As we are moving through the base Snowplow configuration we had some requirement from our BI team.
We basically want to load the entire Snowplow atomic.events to our own table or alternatively add some fields to the current atomic.events table.
I know I can load my own data to other tables and was successful in doing so.
However, our BI team does not want to constantly join with atomic.events and want to partition the data daily. We are basically very keen on using the enrichment features of snow plow and the entire pipe line but want to control the loading process and simplify it for our BI process.
You should be able to use sql runner for doing something like that.
I do not know the specific requirements for what your BI team is asking, but in theory you should be able to write a playbook to run an ETL process on the data in atomic and then send the output to another table, or even another schema, partitioned by day.
This way, you can keep atomic.events matching snowplow releases, and have another set of data that the BI team can use.
@13scoobie, I’m working in the BI department at Nir’s company.
Doing it through an SQL ETL process is very inefficient.
The correct way is to copy it directly to the correct table with the correct fields. It saves a lot of time.
We have very similar use case and sql works extremely well for us. We load nearly 100mm events every night. Immediately after populating atomic.events we run a set of jobs that create smaller tables with the data we care about and then archive the atomic data older than a few days.
We use Airflow to do all of that but should work with Sqlrunner just the same.
If that’s not good enough you could look into processing the enriched events over map reduce or spark or even plug in to Kinesis to digest events in real time.
Things like link_click table I totally understand. But, client_session table I can’t really understand.
This data is needed for every event, and it hurts the performance when joining every time.
The best thing would be to perform the enrichment and return the original data + results via json. When it’s through a json file, you can use redshift copy via json, and then it copies only the parameters which are in the table. And the order doesn’t matter then. Also, it would allow to add any free fields as we’d like.

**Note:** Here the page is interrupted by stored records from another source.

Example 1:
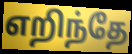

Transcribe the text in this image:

எறிந்தே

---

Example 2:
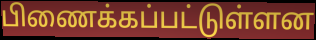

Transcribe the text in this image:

பிணைக்கப்பட்டுள்ளன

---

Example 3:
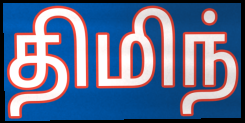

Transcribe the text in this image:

திமிந்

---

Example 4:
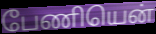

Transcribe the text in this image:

பேணியென்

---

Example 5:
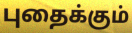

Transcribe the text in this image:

புதைக்கும்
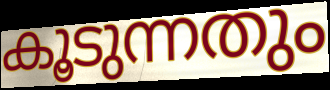
കൂടുന്നതും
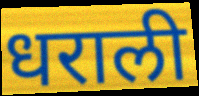
धराली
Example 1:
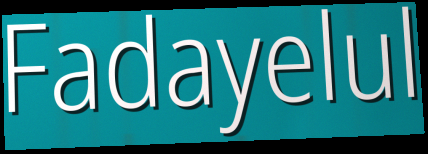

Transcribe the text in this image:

Fadayelul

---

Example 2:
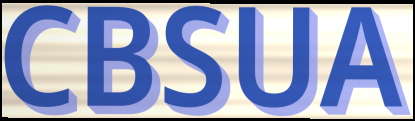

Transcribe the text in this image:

CBSUA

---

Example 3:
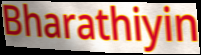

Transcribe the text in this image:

Bharathiyin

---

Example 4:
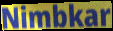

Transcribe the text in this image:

Nimbkar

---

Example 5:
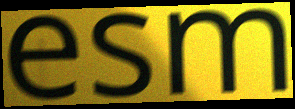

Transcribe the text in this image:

esm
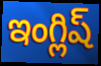
ఇంగ్లిష్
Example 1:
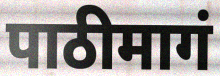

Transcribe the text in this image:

पाठीमागं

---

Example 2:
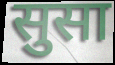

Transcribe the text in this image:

सुसा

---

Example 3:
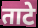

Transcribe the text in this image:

ताटे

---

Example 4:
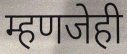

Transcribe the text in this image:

म्हणजेही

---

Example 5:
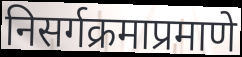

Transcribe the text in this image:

निसर्गक्रमाप्रमाणे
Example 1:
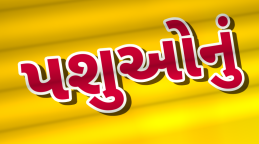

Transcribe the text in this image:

પશુઓનું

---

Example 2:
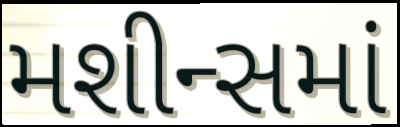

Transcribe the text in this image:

મશીન્સમાં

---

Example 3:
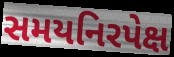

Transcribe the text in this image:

સમયનિરપેક્ષ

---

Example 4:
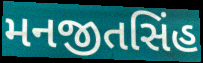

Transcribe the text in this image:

મનજીતસિંહ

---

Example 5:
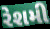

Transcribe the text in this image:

રેશમી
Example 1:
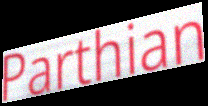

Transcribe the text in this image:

Parthian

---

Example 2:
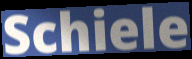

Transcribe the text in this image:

Schiele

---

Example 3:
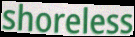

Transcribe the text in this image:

shoreless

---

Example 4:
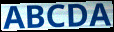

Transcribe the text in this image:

ABCDA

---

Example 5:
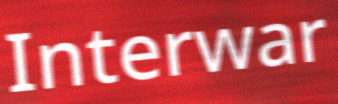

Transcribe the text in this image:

Interwar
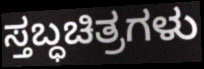
ಸ್ತಬ್ಧಚಿತ್ರಗಳು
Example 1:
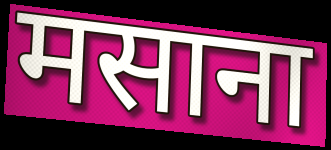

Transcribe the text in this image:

मसाना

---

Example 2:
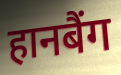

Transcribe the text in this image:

हानबैंग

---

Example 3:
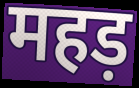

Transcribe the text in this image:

महड़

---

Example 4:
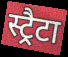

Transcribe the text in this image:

स्ट्रैटा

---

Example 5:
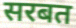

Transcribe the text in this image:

सरबत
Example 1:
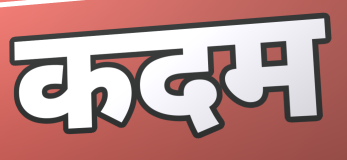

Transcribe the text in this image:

कदम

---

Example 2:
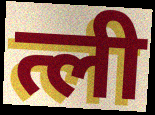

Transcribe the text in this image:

त्ली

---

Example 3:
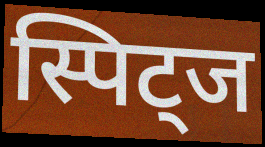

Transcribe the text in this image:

स्पिट्ज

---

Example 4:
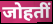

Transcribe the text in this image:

जोहतीं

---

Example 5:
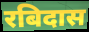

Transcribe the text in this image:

रबिदास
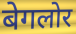
बेगलोर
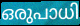
ഒരുപാധി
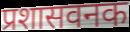
प्रशासवनक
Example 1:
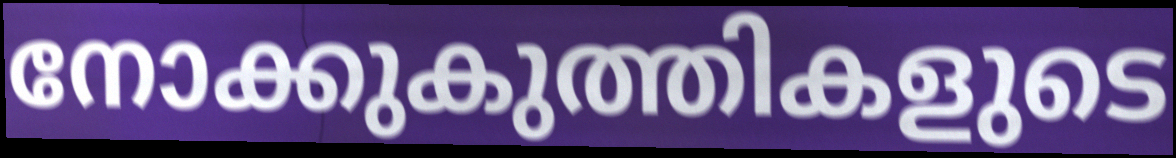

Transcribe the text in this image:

നോക്കുകുത്തികളുടെ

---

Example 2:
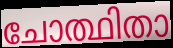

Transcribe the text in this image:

ചോത്ഥിതാ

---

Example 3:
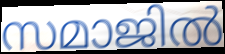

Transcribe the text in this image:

സമാജിൽ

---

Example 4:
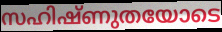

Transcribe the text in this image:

സഹിഷ്ണുതയോടെ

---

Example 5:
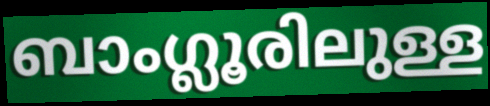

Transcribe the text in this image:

ബാംഗ്ലൂരിലുള്ള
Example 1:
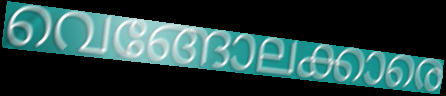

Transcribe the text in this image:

Some users prefer to implement their own sessionization in their event data modeling phase
Some users are emitting events from server-side and other environments where the concept of a session doesn’t apply
Our long-term roadmap is to factor everything out of atomic.events, so it becomes eventually just a reference map to all the snapshotted entities for the given event. Long-term we can’t assume what entities will be “normal” for an event to contain.
If you know with approximate certainty what entities your events will always contain, it’s totally valid to rebuild your own “fat table” in Redshift prior to analysis - it will be more performant, at the cost of some flexibility.
If you know with approximate certainty what entities your events will always contain, it’s totally valid to rebuild your own “fat table” in Redshift prior to analysis - it will be more performant, at the cost of some flexibility.
We know the structure of the table we’d like to have, but we’d also like your great enrichment fields to go there. If it is possible, that would solve everything.